Et tous ces personnages, qui montaient à près de trois cents, exécutés par d'habiles artistes, avaient la grandeur strictement mesurée au plan qu'ils devaient occuper, de sorte qu'ils aidaient à une perspective qui paraissait immense.

Le roi était en train,—tout en jetant un coup d'oeil à sa crèche, livrée au mécanicien du théâtre Saint-Charles pour la disposition de ses personnages,—de se faire raconter par fra Pacifico la légende du beccaïo, qui prenait chaque jour des proportions plus formidables. En effet, le brave égorgeur de boucs, après avoir été attaqué par un jacobin, puis par deux jacobins, puis par trois jacobins, avait fini par ne plus énumérer ses adversaires, et, s'il fallait l'en croire à cette heure, avait été attaqué, comme Falstaff, par toute une armée; seulement, il n'affirma point qu'elle fût vêtue de bougran vert.

Au milieu du récit de fra Pacifico, le cardinal Ruffo entra, mandé, comme nous l'avons dit, par le roi.

Ferdinand interrompit sa conversation avec fra Pacifico pour faire fête au cardinal, lequel, reconnaissant le moine et sachant de quel abominable crime il avait été la cause, sinon l'agent, s'éloigna de lui sous le prétexte d'admirer la crèche du roi.

Les séances de fra Pacifico étaient terminées; outre les trois charges de poisson, de légumes, de fruits, de viandes et de vin qu'il avait tirées des offices et des caves du roi et sous lesquelles Jacobin était rentré pliant au monastère, le roi ordonna qu'on lui comptât cent ducats par séance, à titre d'aumône, le congédia en lui demandant sa bénédiction, et, tandis que le moine, bénisseur digne du bénit, le coeur bondissant d'orgueil, s'éloignait sur son âne, il alla rejoindre Ruffo.

—Eh bien, mon éminentissime, lui dit-il, nous voici arrivés au 4 octobre, et pas de nouvelles de Vienne!
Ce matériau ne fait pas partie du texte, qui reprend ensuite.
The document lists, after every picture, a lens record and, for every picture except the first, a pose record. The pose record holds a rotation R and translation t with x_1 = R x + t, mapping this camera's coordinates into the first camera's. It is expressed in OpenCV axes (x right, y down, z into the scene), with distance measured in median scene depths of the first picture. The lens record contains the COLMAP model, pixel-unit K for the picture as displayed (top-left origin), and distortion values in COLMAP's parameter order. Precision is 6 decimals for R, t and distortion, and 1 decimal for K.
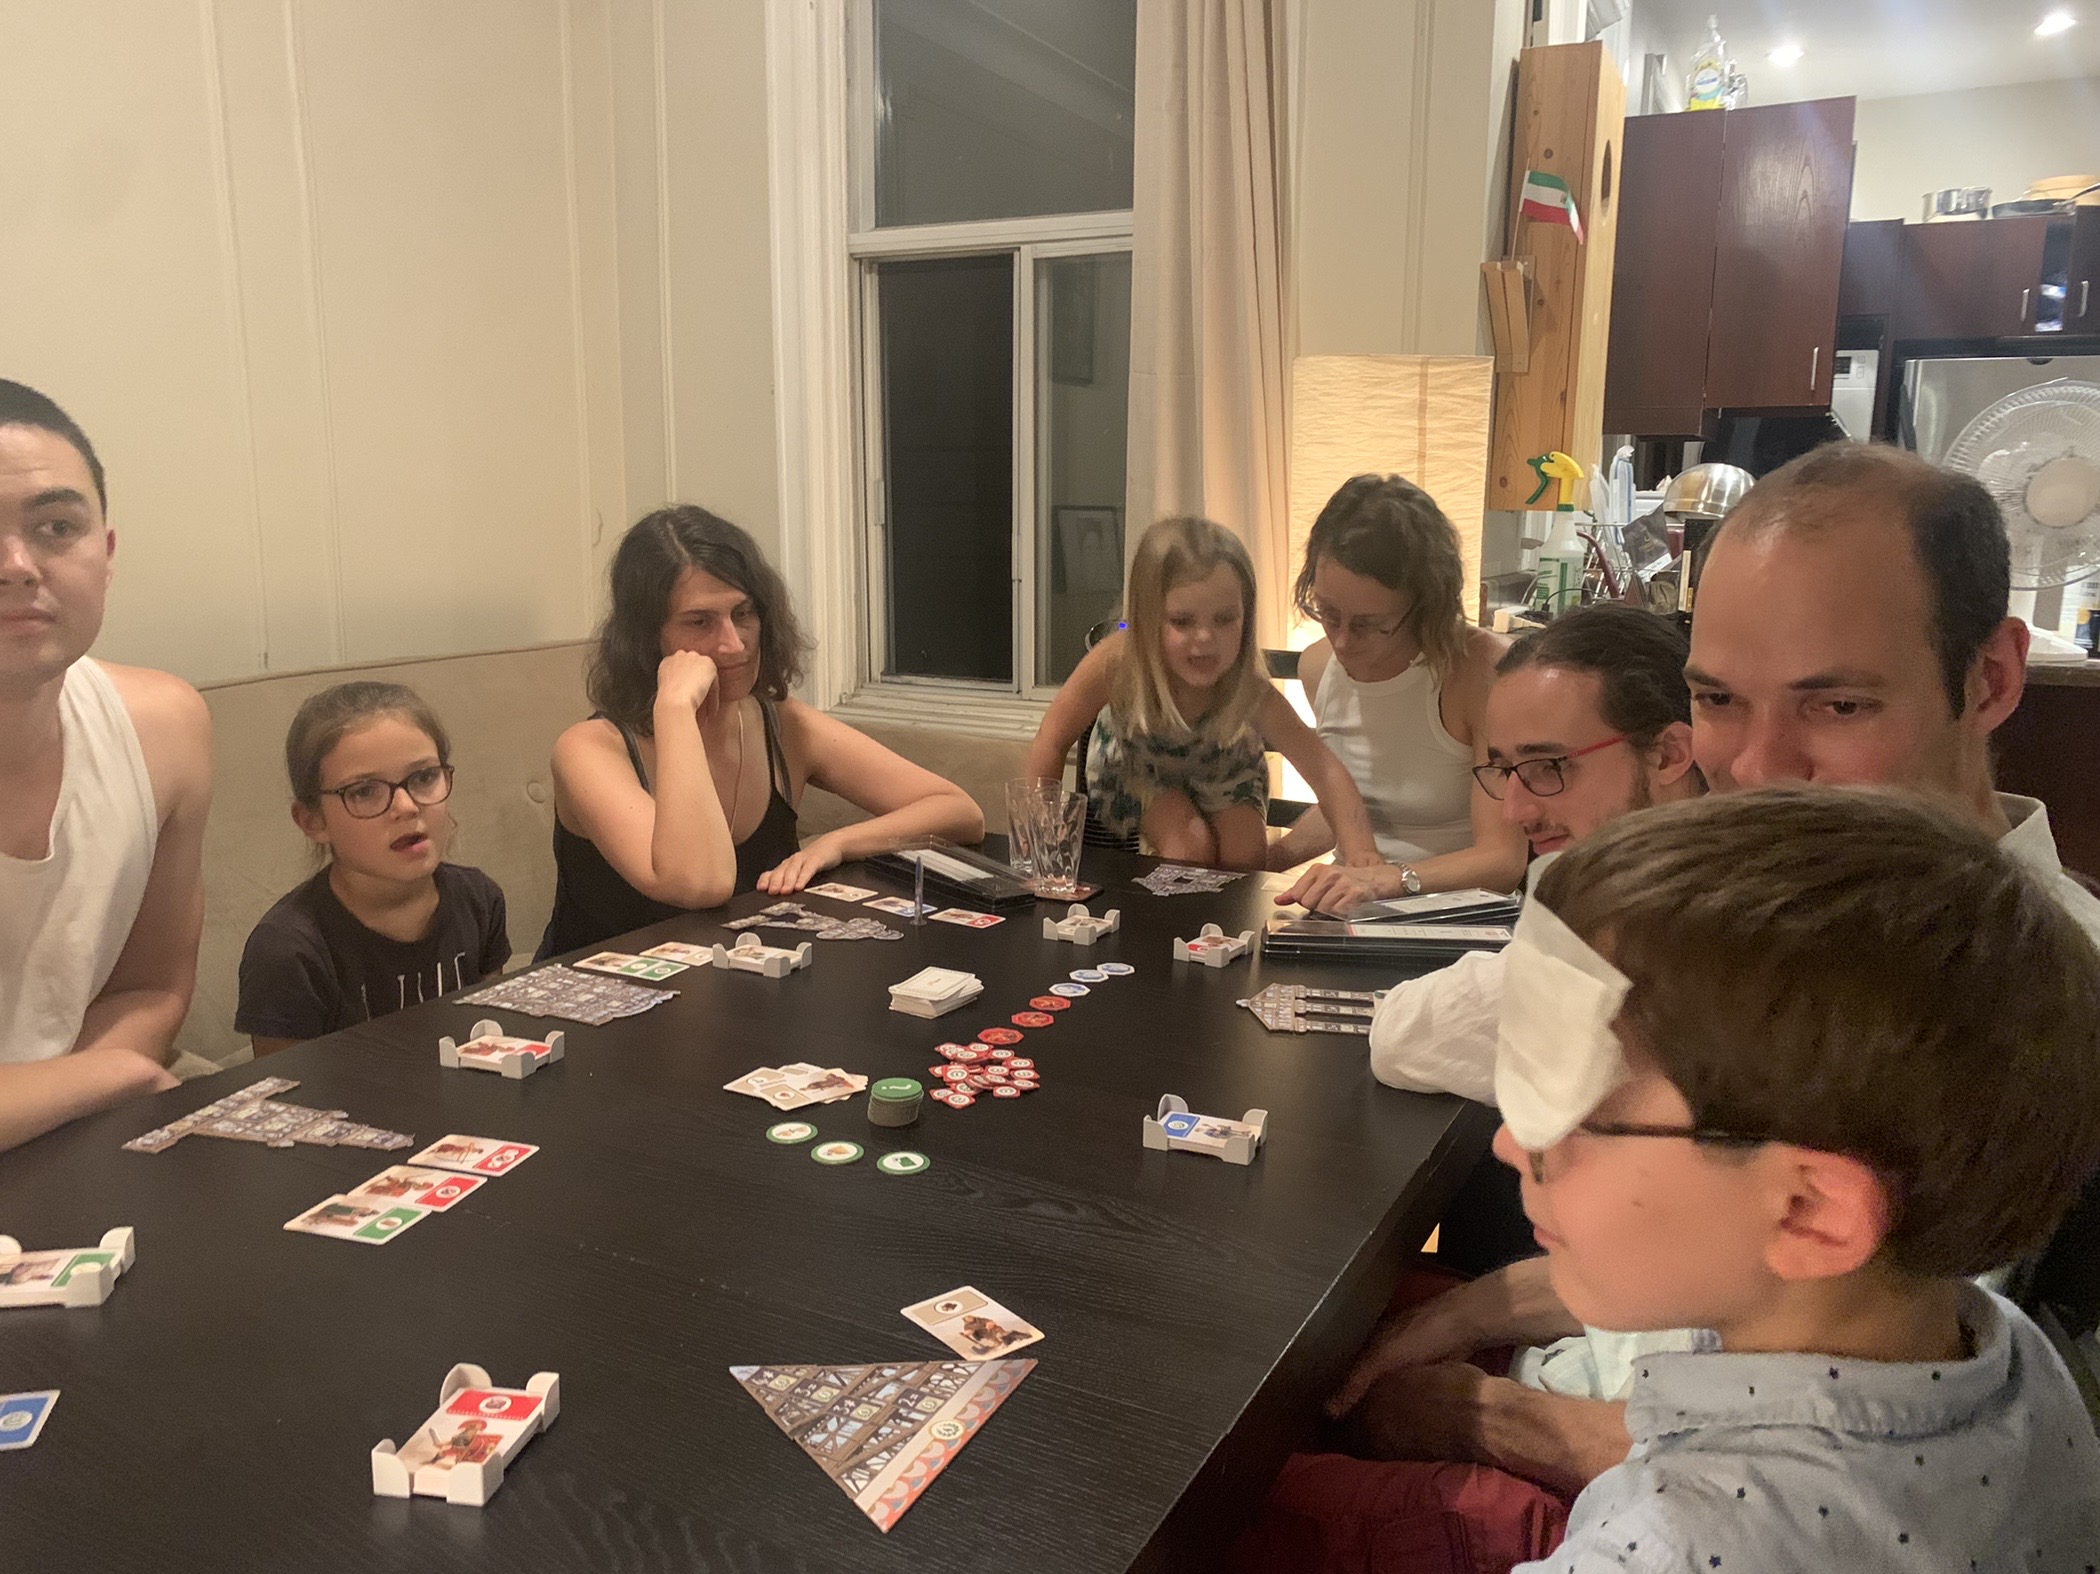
lens RADIAL K [[1600.7, 0, 1053.6], [0, 1600.7, 787.2], [0, 0, 1]] dist [-0.004302, -0.008208]
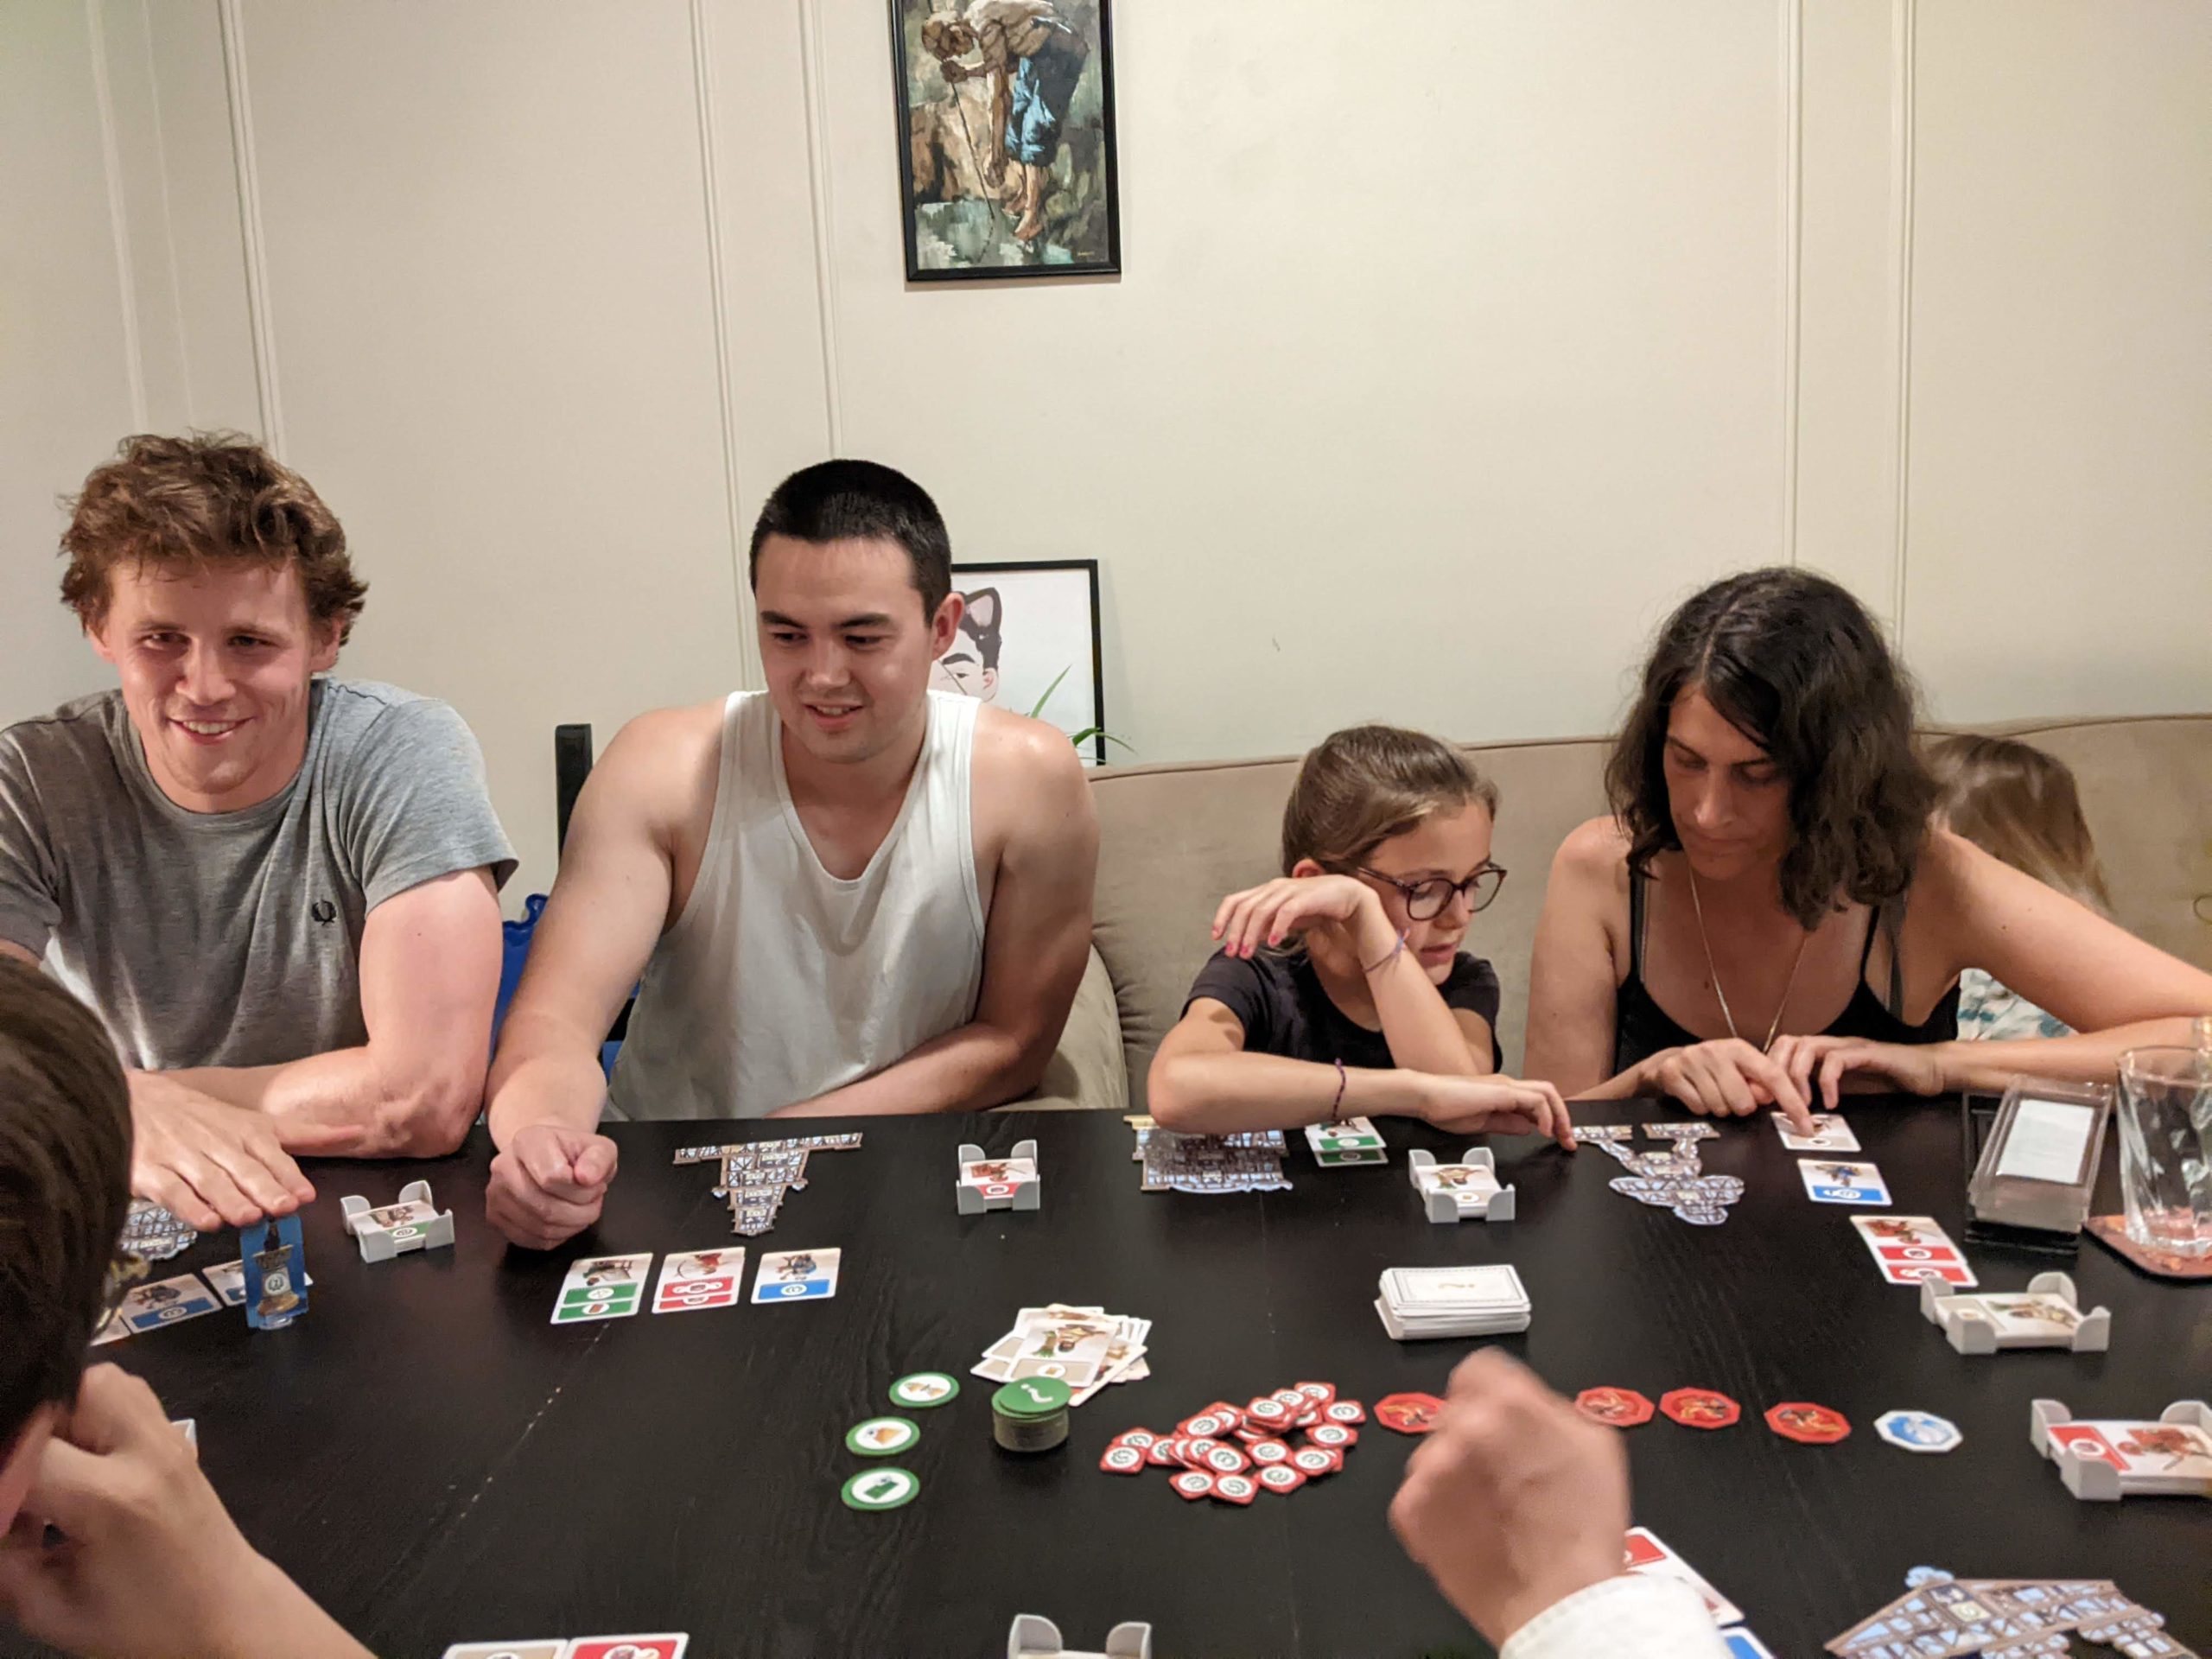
lens RADIAL K [[1778.6, 0, 1105.7], [0, 1778.6, 826.5], [0, 0, 1]] dist [-0.009545, -0.004366]
pose [[0.416996, 0.119424, -0.901029, 0.255680], [-0.122566, 0.989664, 0.074449, -0.050555], [0.900607, 0.079391, 0.427323, 0.307317]]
Ferrari, contre ses habitudes, est de cinq ou six heures en retard; aussi vous ai-je envoyé chercher, convaincu qu'il ne pouvait tarder à arriver, et songeant, comme un égoïste, que je m'amuserais avec vous, tandis que je m'ennuierais en restant tout seul.

—Et vous avez d'autant mieux fait, sire, répondit Ruffo, qu'en traversant la cour, j'ai vu reconduire à l'écurie un cheval tout ruisselant d'eau, et aperçu de loin un homme que l'on soutenait sous les deux bras; cet homme montait avec peine l'escalier de votre appartement; à ses grandes bottes, à sa culotte de peau, à sa veste à brandebourgs, j'ai cru reconnaître le pauvre diable que vous attendez; peut-être lui est-il arrivé quelque malheur.

En ce moment, un valet de pied parut sur la porte.

—Sire, dit-il, le courrier Antonio Ferrari est arrivé, et attend dans votre cabinet qu'il plaise à Votre Majesté de recevoir les dépêches qu'il lui apporte.

—Mon éminentissime, dit le roi, voici notre réponse qui nous arrive.